Ultraviolet Spectrometer #10339
R. & J. Beck, London
Many of the important lines in atomic spectra lie outside the visible range, especially in the ultraviolet. Since ordinary glass does not transmit UV very well, special glass, quartz, or other crystalline minerals such as rock salt are used. A fluorescent screen allows one to view the otherwise invisible spectrum. This simple spectrometer has a scale reading from 2000 to 4500 Ångstrom units in steps of 100 Å.
Reference: Ralph Sawyer, Experimental Spectroscopy, New York, 1944.

Color Blindness Tester

Color Blindness Tester #10325
F.A. Hardy
This is the Holmgren Color Test consisting of skeins of different colored yarn. The subject selects samples that match each of three standards. From the numbers selected the type of color blindness or lack of color blindness can be determined. The Physics Department acquired the kit in January 1922.

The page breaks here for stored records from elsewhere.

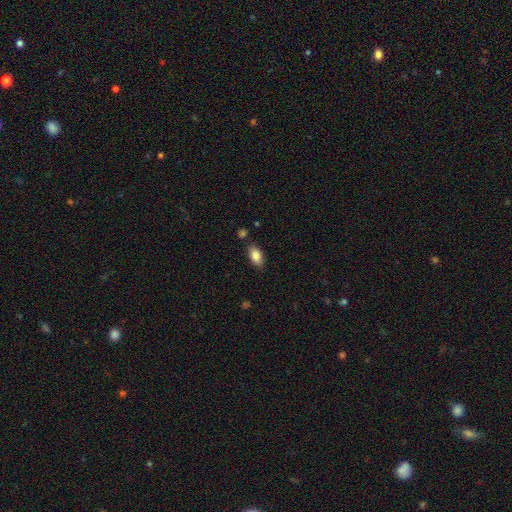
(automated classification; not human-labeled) smooth_or_featured: smooth (p=0.84) [alt: featured or disk p=0.08]
how_rounded: in between (p=0.91) [alt: round p=0.05]
merging: none (p=0.83) [alt: minor disturbance p=0.11]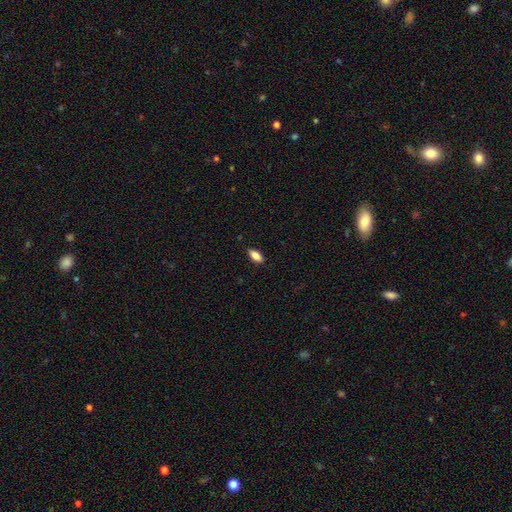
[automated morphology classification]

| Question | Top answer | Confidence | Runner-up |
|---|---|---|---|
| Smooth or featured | smooth | 85% | featured or disk (7%) |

Rowland Grating and wooden case Rowland Gratings metal concave mirrors

Rowland Gratings #10648, 10649, 10659, 10660, and 10661
Henry A. Rowland and John A. Brashear
In 1882 Henry Rowland (1848-1901) at Johns Hopkins University devised an extraordinarily uniform screw which he used as the heart of his new ruling engine. With this system he produced diffraction gratings that were by far the best made at the time. For many years John Brashear made the speculum metal concave mirrors on which Rowland and his helpers ruled gratings with tens of thousands of lines per inch. Because of the uniformity of the grating spacings they avoided the "ghost" lines seen with less uniform gratings. Rowland’s gratings, which were sold at cost to investigators all over the world, created a revolution in spectroscopy. The 6-inch grating, which was the largest size produced by Rowland, was probably purchased about the same time as a smaller one dated 1889. D.B. Brace also had a special grating made for his abortive attempt to measure the velocity of light in 1889.
References: Gerard L’E Turner, Nineteenth-Century Scientific Instruments, Berkeley, 1983, pp. 161-63; D.B. Brace, Science n.s.16, 81-94 (1902); John A. Brashear Company Catalogue Optical, Physical, Astrophysical, and Astronomical Instruments, 1906.

Echelon Grating

Echelon Grating #10333
Petitdidier, Chicago
Albert Michelson invented the echelon, which acts like a diffraction grating by virtue of a division of the wave front into parts that travel through different thicknesses of glass and are reunited at an angle depending on the wavelength. Echelons provide a very high resolution but since the orders overlap, they are generally used with a prism that allows only a narrow region of the spectrum to reach the echelon. Glass of very uniform thickness has to be used in the construction of echelons. Petitdidier advertised that his echelon plates differered from each other in optical thickness and parallelism by no more than one-twentieth of the wavelength of light. He made most of the echelons used in the United States.
References: George Monk, Light Principles and Experiments, New York, 1937, p.199-202; Deborah Jean Warner, "Octave Leon Petitdidier: Precision Optician," Rittenhouse 9, 54-58 (1995).